THE NIGHT ALL THOSE YEARS AGOthat Pilar had lectured Stephanie about the stages of grief and written them out on a napkin, she’d sat at the bar after Pilar left, moping. She’d drawn a little sad face on the napkin next to acceptance . The bartender, who’d heard it all and more than once from Stephanie, scratched out the sad face and in its place he drew a tiny red bird, wings spread, flying over the ocean, surrounded with glowing marks like one of Keith Haring’s radiant babies.

For a long time she’d kept the napkin in her purse. Then in a kitchen drawer. Then it got put away in a box somewhere and when she’d sealed that box with packaging tape she thought she was through.

Stephanie was thinking about the bird as she disembarked the subway and walked home after the birthday dinner that wasn’t. For years whenever she’d had a pang about Leo she would imagine the napkin and the little red bird packed away in a box deep in her basement. As she strolled down her street among the stately homes and warmly lighted front windows, she thought of the napkin and the meaning she’d always attached to the image: Leo flying away from her, heading straight out to the ocean, unburdened and free. She thought about how grateful she was for her life, her house — emptier now, but not for long. She thought about the small back room that she’d turn into a nursery and how it would be summer when the baby was born and her garden would be in bloom. She’d have to replace the tree that had fallen during the storm so the baby could look out and watch the seasons pass. She thought about the napkin again and realized she’d been telling herself the wrong story all these years. Leo wasn’t the red bird, she was — ecstatically darting over the church spires of Brooklyn, heading home, expectant but unburdened. Free. Her incentives had finally changed.

PART THREE. FINDING LEO

CHAPTER THIRTY-SIX

This time there was no tea or coffee or little butter cookies or imperious Francie (who, upon hearing that Leo had gone missing, sighed and said, “Oh, he’ll get sick of roaming and wander back. He’s a Long Islander at heart.” As if she were talking about one of her border collies).
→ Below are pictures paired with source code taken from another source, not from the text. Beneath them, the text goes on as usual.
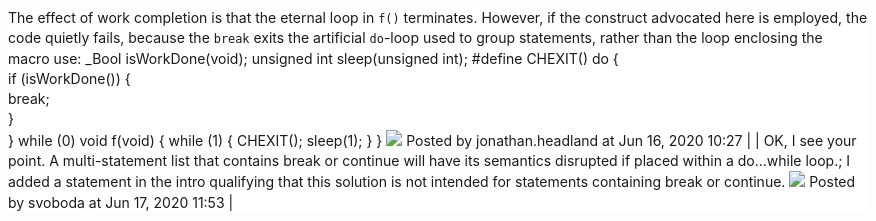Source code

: The effect of work completion is that the eternal loop in `f()` terminates.
However, if the construct advocated here is employed, the code quietly fails, because the `break` exits the artificial `do`-loop used to group statements, rather than the loop enclosing the macro use:
    _Bool isWorkDone(void);
    unsigned int sleep(unsigned int);
    #define CHEXIT() do {\
      if (isWorkDone()) { \
        break; \
      } \
    } while (0)
    void f(void) {
      while (1) {
        CHEXIT();
        sleep(1);
      }
    }
![](images/icons/contenttypes/comment_16.png) Posted by jonathan.headland at Jun 16, 2020 10:27
\| \|
OK, I see your point. A multi-statement list that contains break or continue will have its semantics disrupted if placed within a do...while loop.; I added a statement in the intro qualifying that this solution is not intended for statements containing break or continue.
![](images/icons/contenttypes/comment_16.png) Posted by svoboda at Jun 17, 2020 11:53
\|
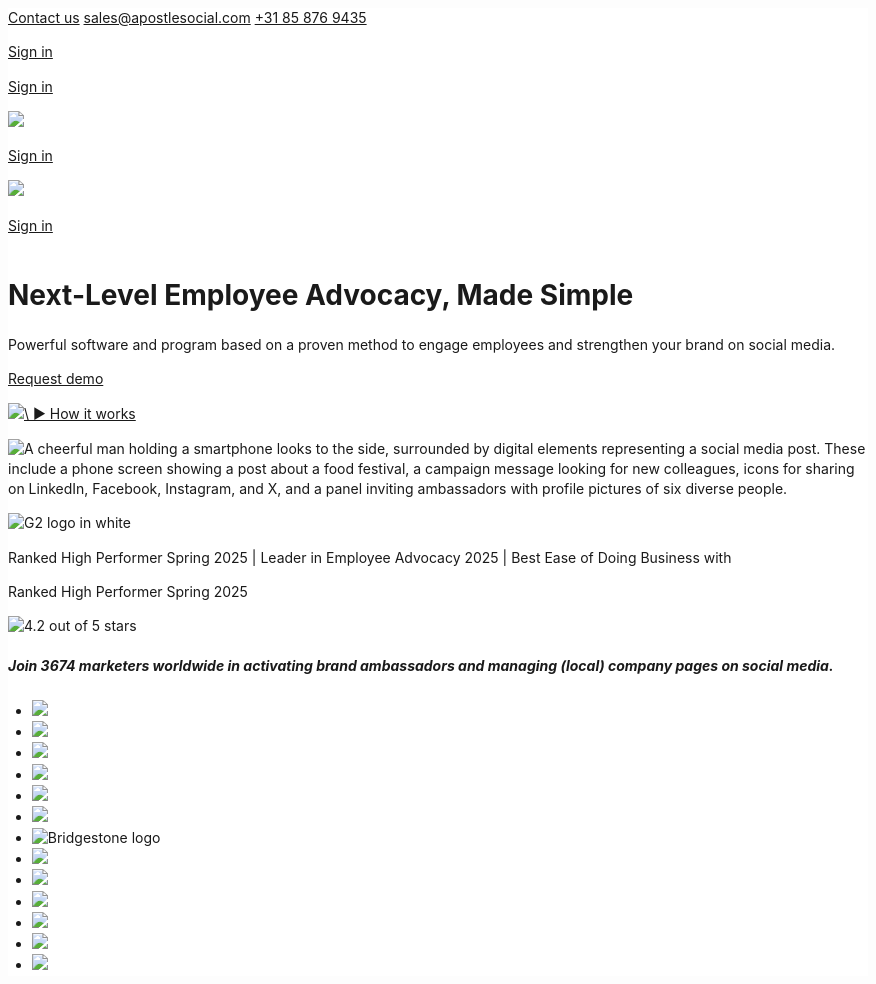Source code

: [Contact us](https://www.apostle.social/login) [sales@apostlesocial.com](https://www.apostle.social/login) [+31 85 876 9435](https://www.apostle.social/login)

[Sign in](https://www.apostle.social/login)

[Sign in](https://www.apostle.social/login)

[![](https://cdn.prod.website-files.com/6696838b55667deb796ffff8/66a342297223f47dff47c6da_Apostle_logo_white.png)](https://www.apostlesocial.com/?r=0)

[Sign in](https://www.apostle.social/login)

[![](https://cdn.prod.website-files.com/6696838b55667deb796ffff8/66cf2bd381083741ccd0b9a6_Apostle_logo.png)](https://www.apostlesocial.com/?r=0)

[Sign in](https://www.apostle.social/login)

# Next-Level Employee Advocacy, Made Simple

Powerful software and program based on a proven method to engage employees and strengthen your brand on social media.

[Request demo](https://www.apostlesocial.com/demo)

[![](https://cdn.prod.website-files.com/img/placeholder-thumb.svg)\\
▶ How it works](https://www.apostlesocial.com/#)

![A cheerful man holding a smartphone looks to the side, surrounded by digital elements representing a social media post. These include a phone screen showing a post about a food festival, a campaign message looking for new colleagues, icons for sharing on LinkedIn, Facebook, Instagram, and X, and a panel inviting ambassadors with profile pictures of six diverse people.](https://cdn.prod.website-files.com/6696838b55667deb796ffff8/66cf2c80456b35e3ecd46199_Header%20home_2.webp)

![G2 logo in white](https://cdn.prod.website-files.com/6696838b55667deb796ffff8/66a1144c50ef0903a343323b_g2-seeklogo-white.svg)

Ranked High Performer Spring 2025 \| Leader in Employee Advocacy 2025 \| Best Ease of Doing Business with

Ranked High Performer Spring 2025

![4.2 out of 5 stars](https://cdn.prod.website-files.com/6696838b55667deb796ffff8/66a2071e4e8166412d7ded78_Screenshot%202024-07-25%20100423.png)

##### Join 3674 marketers worldwide in activating brand ambassadors and managing (local) company pages on social media.

- ![](https://cdn.prod.website-files.com/6696838b55667deb796ffff8/6696838b55667deb797005b3_dpd-300px-150px.png)
- ![](https://cdn.prod.website-files.com/6696838b55667deb796ffff8/6696838b55667deb797005b5_shimano-300px-150px.png)
- ![](https://cdn.prod.website-files.com/6696838b55667deb796ffff8/6696838b55667deb7970068f_Logos-soci%C3%A9t%C3%A9s-enexis.png)
- ![](https://cdn.prod.website-files.com/6696838b55667deb796ffff8/6696838b55667deb7970097d_Capgemini_201x_logo.svg.png)
- ![](https://cdn.prod.website-files.com/6696838b55667deb796ffff8/6696838b55667deb79700a72_CM-logo-1.png)
- ![](https://cdn.prod.website-files.com/6696838b55667deb796ffff8/6696838b55667deb7970090d_wienerberger-logo-small.png)
- ![Bridgestone logo](https://cdn.prod.website-files.com/6696838b55667deb796ffff8/6696838b55667deb79700899_bridgestone-solutions-for-your-journey.svg)
- ![](https://cdn.prod.website-files.com/6696838b55667deb796ffff8/6696838b55667deb79700851_New_Merieux_Logo.jpg)
- ![](https://cdn.prod.website-files.com/6696838b55667deb796ffff8/6696838b55667deb7970089b_Crowe%20Foedherer-logo.svg)
- ![](https://cdn.prod.website-files.com/6696838b55667deb796ffff8/6696838b55667deb7970089c_anytime-fitness-logo-300px.png)
- ![](https://cdn.prod.website-files.com/6696838b55667deb796ffff8/6696838b55667deb79700701_logo-hypotheker-breed.png)
- ![](https://cdn.prod.website-files.com/6696838b55667deb796ffff8/6696838b55667deb797008a0_festo-logo-2.png)
- ![](https://cdn.prod.website-files.com/6696838b55667deb796ffff8/6696838b55667deb79700a73_logo-khn-lang-diap-rgb.png)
This time, it was just the three Plumb siblings and George, who wasn’t even sitting down, that’s how eager he was for the meeting to be over.
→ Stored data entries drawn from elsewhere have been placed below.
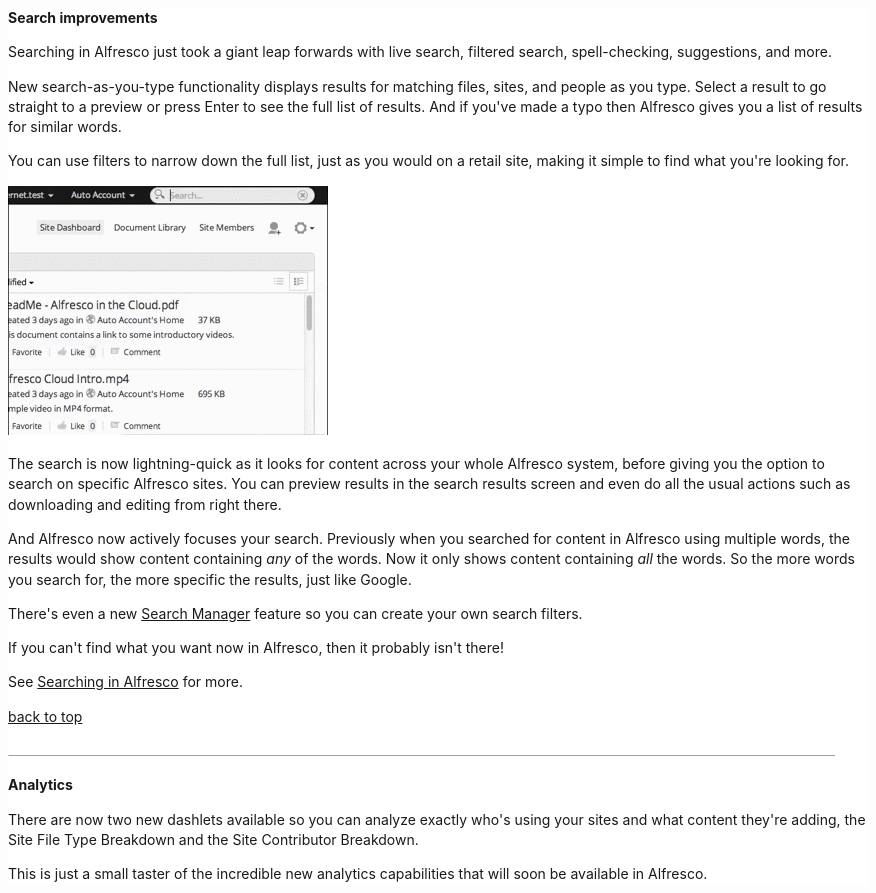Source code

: **Search improvements**

Searching in Alfresco just took a giant leap forwards with live search, filtered search, spell-checking, suggestions, and more.

New search-as-you-type functionality displays results for matching files, sites, and people as you type. Select a result to go straight to a preview or press Enter to see the full list of results. And if you've made a typo then Alfresco gives you a list of results for similar words.

You can use filters to narrow down the full list, just as you would on a retail site, making it simple to find what you're looking for.

![Search features](../images/wn-search.gif)

The search is now lightning-quick as it looks for content across your whole Alfresco system, before giving you the option to search on specific Alfresco sites. You can preview results in the search results screen and even do all the usual actions such as downloading and editing from right there.

And Alfresco now actively focuses your search. Previously when you searched for content in Alfresco using multiple words, the results would show content containing *any* of the words. Now it only shows content containing *all* the words. So the more words you search for, the more specific the results, just like Google.

There's even a new [Search Manager](../concepts/super-search-manager.md) feature so you can create your own search filters.

If you can't find what you want now in Alfresco, then it probably isn't there!

See [Searching in Alfresco](../concepts/searches.md) for more.

  

[back to top](whats-new.md#)

![](../images/hr.png)

**Analytics**

There are now two new dashlets available so you can analyze exactly who's using your sites and what content they're adding, the Site File Type Breakdown and the Site Contributor Breakdown.

This is just a small taster of the incredible new analytics capabilities that will soon be available in Alfresco.
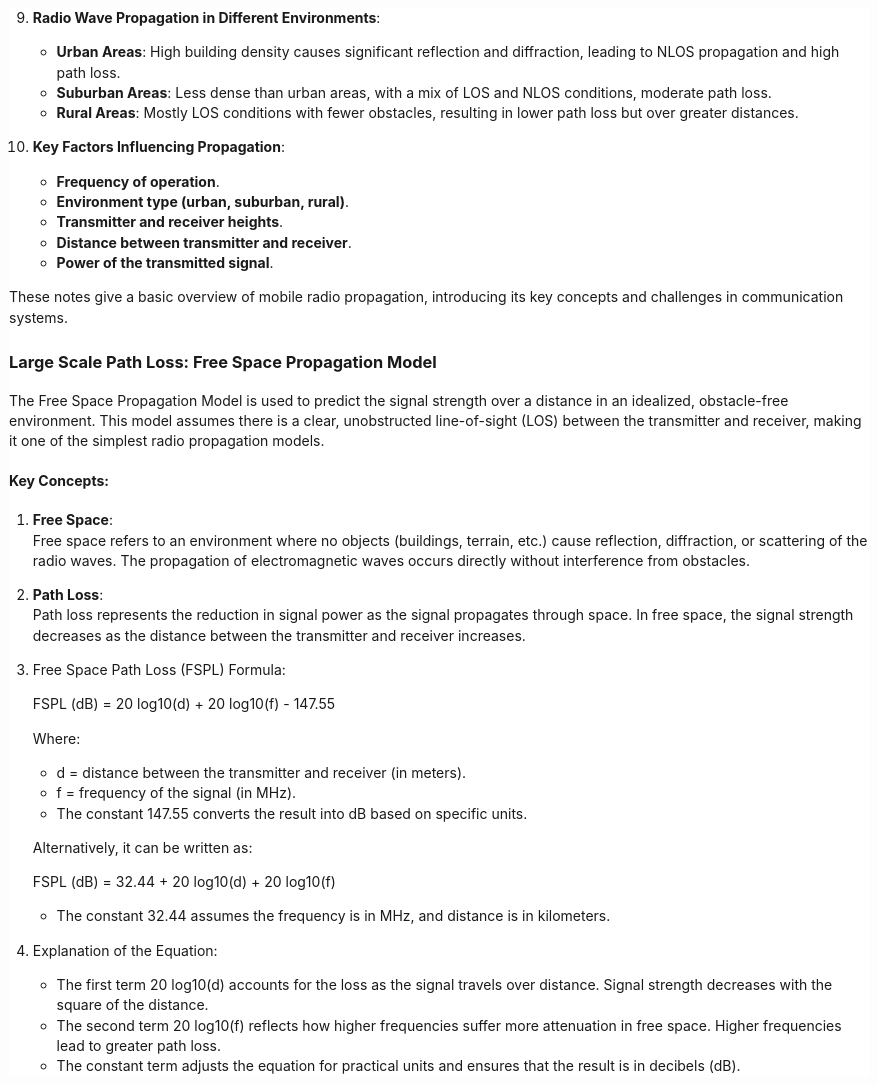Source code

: 9. **Radio Wave Propagation in Different Environments**:
   - **Urban Areas**: High building density causes significant reflection and diffraction, leading to NLOS propagation and high path loss.
   - **Suburban Areas**: Less dense than urban areas, with a mix of LOS and NLOS conditions, moderate path loss.
   - **Rural Areas**: Mostly LOS conditions with fewer obstacles, resulting in lower path loss but over greater distances.

10. **Key Factors Influencing Propagation**:
    - **Frequency of operation**.
    - **Environment type (urban, suburban, rural)**.
    - **Transmitter and receiver heights**.
    - **Distance between transmitter and receiver**.
    - **Power of the transmitted signal**. 

These notes give a basic overview of mobile radio propagation, introducing its key concepts and challenges in communication systems.

### **Large Scale Path Loss: Free Space Propagation Model**

The Free Space Propagation Model is used to predict the signal strength over a distance in an idealized, obstacle-free environment. This model assumes there is a clear, unobstructed line-of-sight (LOS) between the transmitter and receiver, making it one of the simplest radio propagation models.

#### **Key Concepts**:

1. **Free Space**:  
   Free space refers to an environment where no objects (buildings, terrain, etc.) cause reflection, diffraction, or scattering of the radio waves. The propagation of electromagnetic waves occurs directly without interference from obstacles.

2. **Path Loss**:  
   Path loss represents the reduction in signal power as the signal propagates through space. In free space, the signal strength decreases as the distance between the transmitter and receiver increases.

3. Free Space Path Loss (FSPL) Formula:

   FSPL (dB) = 20 log10(d) + 20 log10(f) - 147.55

   Where:
   - d = distance between the transmitter and receiver (in meters).
   - f = frequency of the signal (in MHz).
   - The constant 147.55 converts the result into dB based on specific units.

   Alternatively, it can be written as:

   FSPL (dB) = 32.44 + 20 log10(d) + 20 log10(f)

   - The constant 32.44 assumes the frequency is in MHz, and distance is in kilometers.

4. Explanation of the Equation:
   - The first term 20 log10(d) accounts for the loss as the signal travels over distance. Signal strength decreases with the square of the distance.
   - The second term 20 log10(f) reflects how higher frequencies suffer more attenuation in free space. Higher frequencies lead to greater path loss.
   - The constant term adjusts the equation for practical units and ensures that the result is in decibels (dB).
“Even if I knew something,” George was saying, hurrying to add, “and I don’t. I don’t know anything . But even if I did, Leo is my client and I probably couldn’t tell you.”
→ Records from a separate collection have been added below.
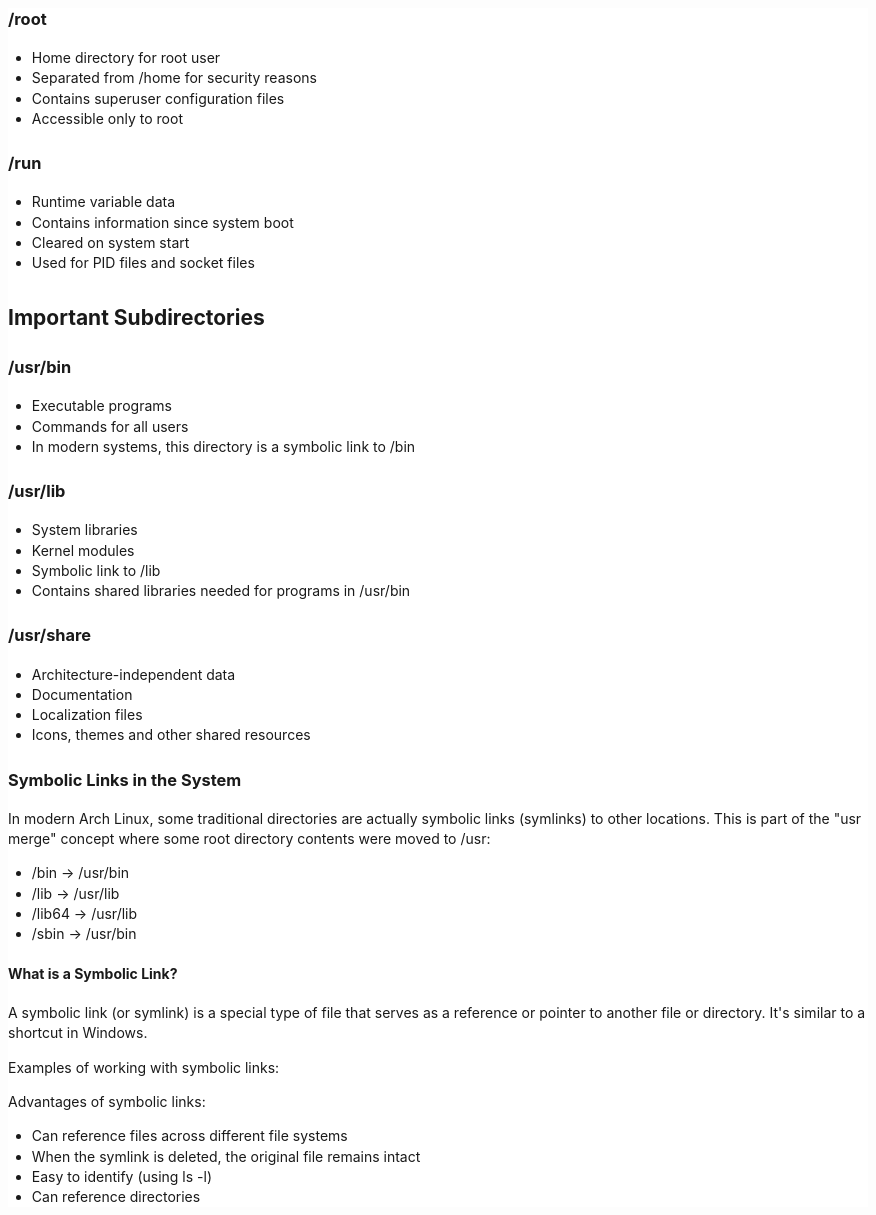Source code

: ### /root
- Home directory for root user
- Separated from /home for security reasons
- Contains superuser configuration files
- Accessible only to root

### /run
- Runtime variable data
- Contains information since system boot
- Cleared on system start
- Used for PID files and socket files

## Important Subdirectories
### /usr/bin
- Executable programs
- Commands for all users
- In modern systems, this directory is a symbolic link to /bin

### /usr/lib
- System libraries
- Kernel modules
- Symbolic link to /lib
- Contains shared libraries needed for programs in /usr/bin

### /usr/share
- Architecture-independent data
- Documentation
- Localization files
- Icons, themes and other shared resources

### Symbolic Links in the System
In modern Arch Linux, some traditional directories are actually symbolic links (symlinks) to other locations. This is part of the "usr merge" concept where some root directory contents were moved to /usr:

- /bin → /usr/bin
- /lib → /usr/lib
- /lib64 → /usr/lib
- /sbin → /usr/bin

#### What is a Symbolic Link?
A symbolic link (or symlink) is a special type of file that serves as a reference or pointer to another file or directory. It's similar to a shortcut in Windows.

Examples of working with symbolic links:

Advantages of symbolic links:
- Can reference files across different file systems
- When the symlink is deleted, the original file remains intact
- Easy to identify (using ls -l)
- Can reference directories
“But you don’t?” Melody said, surprising herself by hitting what sounded to her like the perfect caustic, disbelieving note. It was so perfect, she tried again. “You don’t, ” she said, drawing out the syllables a bit too much this time. Still. Not bad.

“I don’t. I swear to you, I don’t. But again, Leo is my client—”

“We all understand attorney-client privilege, George,” Jack said. “You don’t have to keep saying it.”